Climate Recovery and Adaptation potential of Forests in the Tropics (CRAFT).

International climate treaties recognise forests as an essential resource for mitigating global climate change through carbon capture and storage, but their role in helping humans adapt to rising global temperatures has not yet been assessed.

Our research in BAG has shown that replacing tropical forests with alternative land types disrupts regular water and energy exchanges between the land and the atmosphere, heating the land up to 100 km away and driving changes to the water cycle.

These changes exacerbate climate change-driven warming and droughts with severe consequences for human health and crop productivity. The presence of forest could alleviate the damaging effects of global climate change by cooling surrounding non-forest landscapes, reducing the frequency of heatwaves and sustaining inland water supplies. However, the potential for tropical forests to offer such ecosystem-based adaptation, and the dependence of climate services on forest type and degradation status, have not been evaluated. This evaluation is limited by the capability of climate models to capture the complexities of forest-climate interactions, and therefore their ability to reliably predict how tropical deforestation or afforestation may modify future temperature increases.

Could restoring tropical forests contribute to regional cooling and sustain inland water supplies?

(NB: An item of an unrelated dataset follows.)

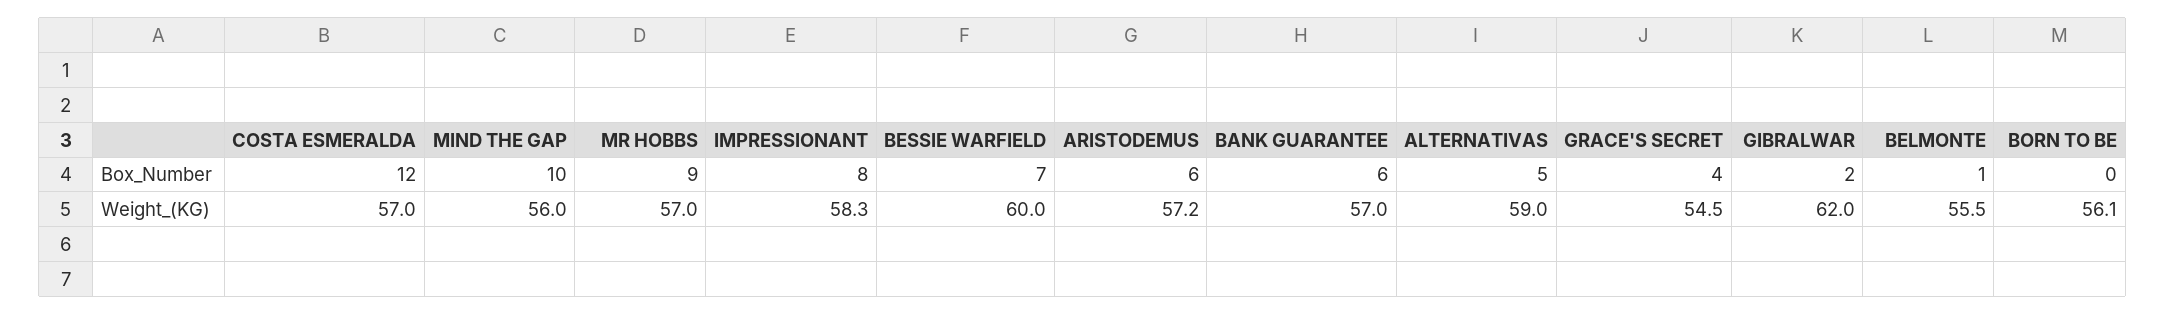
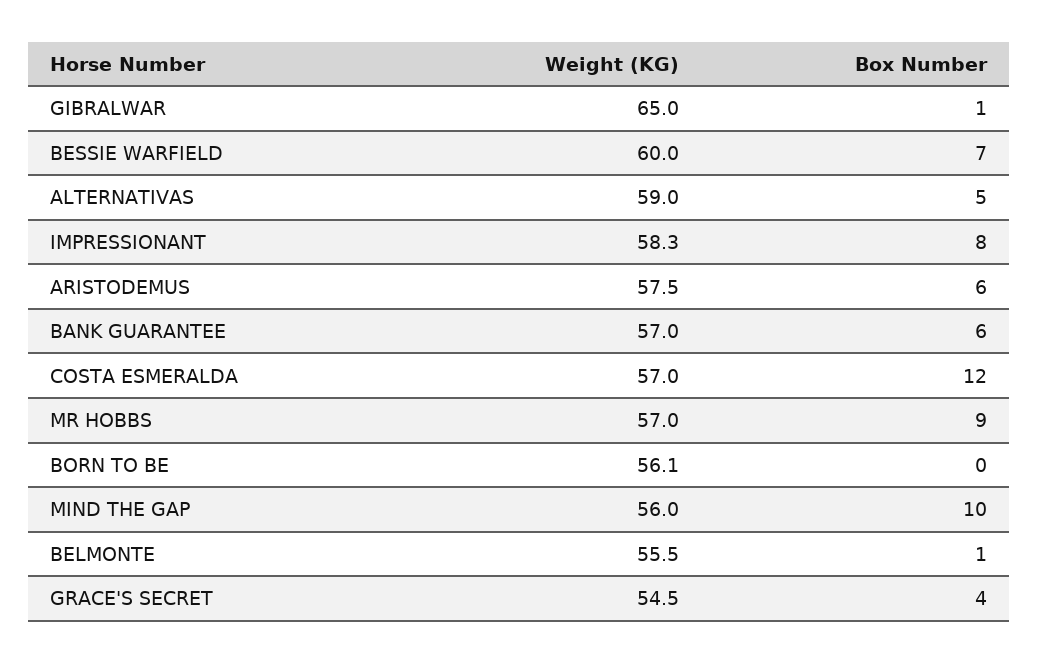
GIBRALWAR, Box_Number: 2 -> 1
ARISTODEMUS, Weight_(KG): 57.2 -> 57.5
GIBRALWAR, Weight_(KG): 62 -> 65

CRAFT aims to deliver the first in-depth assessment of the local and regional climate benefits provided by intact and regenerating tropical forests. Analysis will combine, for the first time, the latest satellite and ground-based measurements, air-mass trajectory modelling and state-of-the-art numerical models to accurately quantify how tropical forests interact with climate at varying spatial scales. Results will lead to a step-change in how forests are valued, focus motivations for their preservation on local and national benefits and identify synergies between mitigation and adaptation policies.

CRAFT is a UKRI Future Leaders Fellowship project led by Dr Jess Baker.